Thursday, February 24, 2011

MY TAXES ARE ALWAYS TOO MUCH - EVERYBODY ELSE'S, NOT ENOUGH


February 24, 2011

California’s Tax Aversion Complicates Budget Math

OAKLAND, Calif. — For nearly two months, Gov. Jerry Brown has been immersed in a furious effort to win the support of the Legislature for his proposal to close a $26.6 billion budget gap with spending cuts and by asking voters to approve $12 billion in taxes in a special election this June.
Yet even if Mr. Brown rallies the Legislature behind the plan in the coming weeks — no small matter, given that he needs the support of two-thirds of lawmakers to put a tax measure on the ballot — the fight in Sacramento might prove to be the easy part.
Mr. Brown would then face the challenge of persuading voters to support extensions of sales, personal and vehicle registration taxes in a national environment where hostility to taxes is soaring, and in a state that, no matter its propensity for electing Democrats, has repeatedly rejected tax initiatives. And one of the major national antitax advocates — Grover Norquist of Americans for Tax Reform — has intervened, pressuring Republicans here not to give Mr. Brown the votes to put the measure on the ballot, and pledging to make certain voters defeat it if they do.
The stakes are high, not only for the future of a state that has been under fiscal siege for three years — without the tax increases, Mr. Brown and lawmakers would have to make $26.6 billion in cuts — but for Mr. Brown’s governorship as well.
“It’s tough; it’s very tough,” said John A. Perez, a Democrat who is the speaker of the Assembly. “But it’s doable.”
Even with the cloud of uncertainty in Sacramento, Mr. Brown’s aides and Democratic leaders have quietly begun laying the groundwork for a campaign on behalf of the tax extensions that is expected to cost $40 million to $60 million, a huge amount of money reflecting the cost of statewide television advertising here. Much of that money would come from state labor unions. Labor groups are already running polls and conducting focus groups that have, officials said, found great but not insurmountable resistance to tax increases.
One lesson from those polls and focus groups that Mr.
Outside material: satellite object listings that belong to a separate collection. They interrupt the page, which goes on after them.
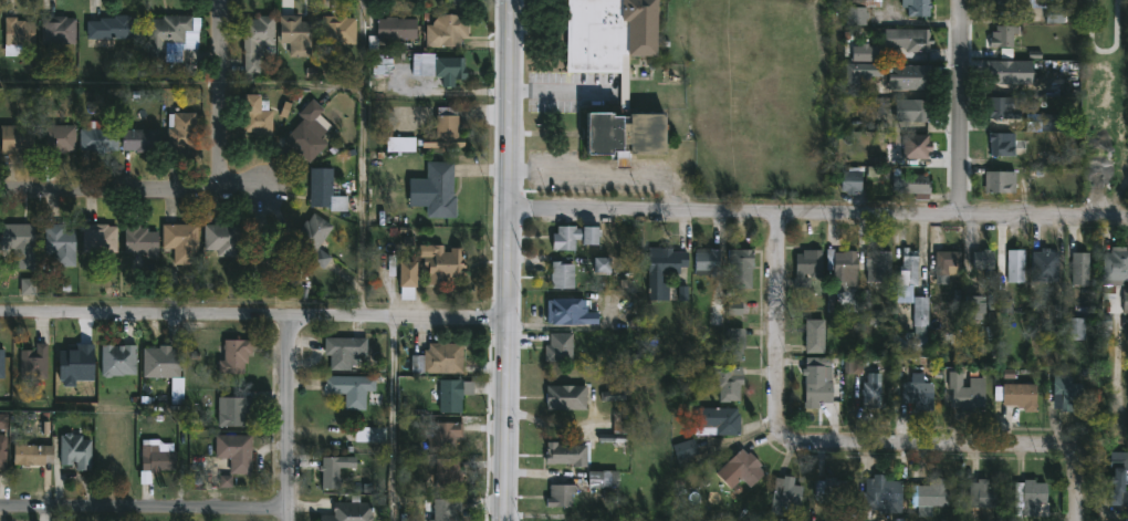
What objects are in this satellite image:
building: (998, 6)
building: (916, 7)
building: (857, 10)
building: (1052, 15)
building: (111, 27)
building: (445, 30)
building: (390, 31)
building: (55, 32)
building: (335, 32)
building: (15, 35)
building: (293, 35)
building: (163, 36)
building: (1002, 36)
building: (907, 39)
building: (254, 42)
road: (363, 49)
building: (866, 53)
building: (444, 69)
building: (861, 70)
building: (1000, 71)
building: (907, 76)
building: (379, 77)
road: (292, 86)
road: (558, 90)
building: (623, 91)
road: (221, 94)
road: (963, 106)
building: (1000, 107)
building: (916, 110)
building: (254, 115)
building: (1043, 122)
building: (443, 130)
building: (178, 131)
building: (305, 133)
building: (56, 138)
building: (16, 139)
building: (96, 140)
building: (138, 140)
building: (399, 144)
building: (1005, 144)
building: (915, 145)
road: (605, 174)
building: (999, 181)
building: (849, 182)
building: (912, 184)
road: (132, 188)
building: (324, 190)
building: (438, 190)
road: (817, 215)
building: (15, 237)
building: (97, 238)
building: (220, 238)
building: (311, 238)
building: (563, 238)
building: (138, 241)
building: (179, 241)
building: (57, 244)
building: (402, 246)
building: (268, 258)
building: (1015, 259)
road: (508, 260)
building: (983, 261)
building: (705, 262)
building: (948, 262)
building: (1080, 264)
building: (1044, 265)
building: (602, 266)
building: (877, 266)
building: (1115, 266)
building: (806, 267)
building: (739, 268)
building: (906, 268)
building: (432, 269)
building: (662, 271)
building: (838, 274)
building: (560, 275)
building: (1125, 303)
building: (972, 308)
building: (568, 313)
building: (715, 316)
road: (254, 318)
building: (916, 328)
building: (1074, 328)
building: (813, 336)
building: (734, 344)
building: (557, 347)
building: (345, 351)
building: (235, 355)
building: (440, 359)
building: (118, 360)
building: (35, 362)
building: (2, 363)
building: (725, 382)
building: (815, 384)
building: (351, 389)
building: (870, 389)
building: (454, 392)
building: (965, 392)
building: (917, 395)
building: (1019, 396)
building: (564, 397)
building: (1065, 398)
building: (233, 409)
road: (289, 419)
road: (393, 419)
building: (3, 420)
building: (716, 421)
building: (617, 430)
building: (370, 433)
building: (445, 435)
road: (854, 449)
building: (75, 450)
building: (236, 451)
building: (3, 452)
building: (31, 453)
building: (566, 453)
building: (684, 454)
building: (158, 455)
building: (332, 470)
building: (738, 470)
building: (448, 474)
building: (601, 479)
building: (1117, 484)
building: (830, 489)
building: (559, 495)
building: (783, 495)
building: (881, 495)
building: (930, 496)
building: (981, 496)
building: (1029, 500)
road: (145, 509)
building: (444, 509)
building: (351, 510)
Brown has already incorporated into his speeches: emphasizing that these are extensions of taxes that people are already paying, rather than new taxes.
Mr. Brown’s advisers have studied the tactics used one of the few times voters supported a tax increase — in 1993, when Gov. Pete Wilson, a Republican, won approval for an extension of a half-cent sales tax.
Mr. Brown’s aides said it was critical that the measure be perceived as having bipartisan support in the polarized capital, even if it meant just counting the five Republican lawmakers Mr. Brown will need to reach the two-thirds threshold. (In 1993, Mr. Wilson and the Assembly speaker at the time, Willie L. Brown Jr., a Democrat, teamed up to campaign for the half-cent sales tax extension.)
Democrats plan to directly link the tax surcharges to education and public safety. (Mr. Wilson linked his sales tax surcharge to saving public safety jobs; it did not hurt that in the midst of the campaign, some of the worst wildfires in the history of California swept the hills of Malibu, producing images of firefighters in action on the evening news.)
In addition, Democrats said, Mr. Brown would seek to make the case that after years of stopgap approaches to the state’s mounting budget problems, this one would, barring any calamity, legitimately balance the budget and put the state on a road to normalcy.
“Most of the surveys we review say essentially the same thing: If the people believe that this is a fair solution and that it actually has the real possibility of putting the fiscal crisis behind us, that they will support it,” said Darrell Steinberg, a Democrat and the president pro tem of the State Senate. “People want us to get on with it.”
Even at these early stages, there are disagreements. Some Democrats argued that Mr. Brown has to hit hard in warning about what would be cut if the tax extensions were not enacted. At the same time, Mr. Brown has warned against alarmism, saying that would backfire in a state that is, after three years of a budget debacle, almost hostile to public officials on budget issues.
History suggests the challenges facing the governor. In 2009, an effort by Arnold Schwarzenegger, the Republican governor, and Democratic leaders to win approval of similar tax extensions failed. “We ended up beating those taxes two to one after being outspent 20 to one,” said Jon Coupal, president of the Howard Jarvis Taxpayers Association. “And we are going to have a lot more resources this time. We won’t show up to a gunfight with a knife.”
Before last year’s elections, Mr. Norquist’s group obtained signatures on a no-tax pledge from all 27 Republicans in the Assembly and 12 of the 15 Republicans in the Senate. Mr. Norquist noted that Republican lawmakers in California who had voted for tax increases before had lost and made clear he intended to make certain that happened again if any of the signers gave Mr. Brown the votes to put the taxes on the ballot.
“I think it’s extremely unlikely and I’d be very disappointed — my feelings will be hurt — if these people break their word to the people of California,” Mr. Norquist said. “The people of California will crush them if they break their promise.”
Mr. Brown’s advisers and Democratic legislative leaders said they were hopeful of picking off enough Republicans to get the taxes on the ballot by making the argument that they were not voting for tax increases — and thus breaking their pledge to Mr. Norquist — but for giving voters here the right to decide what they want.
Mr. Wilson won support for his tax initiative by a considerable margin: 58 percent of voters passed that surcharge. In this environment, Mr. Brown would be happy to win by a single percentage point.
“And remember this,” said Dan Schnur, who was Mr. Wilson’s chief spokesman at the time. “You had a Democratic Legislature and a Republican governor working in lock step. The tax was earmarked to go to firefighters. And on the day of the vote, you had raging fires going on in Malibu so people in Southern California going to vote saw fires on their way to the ballot box. I spent years denying that I set them.”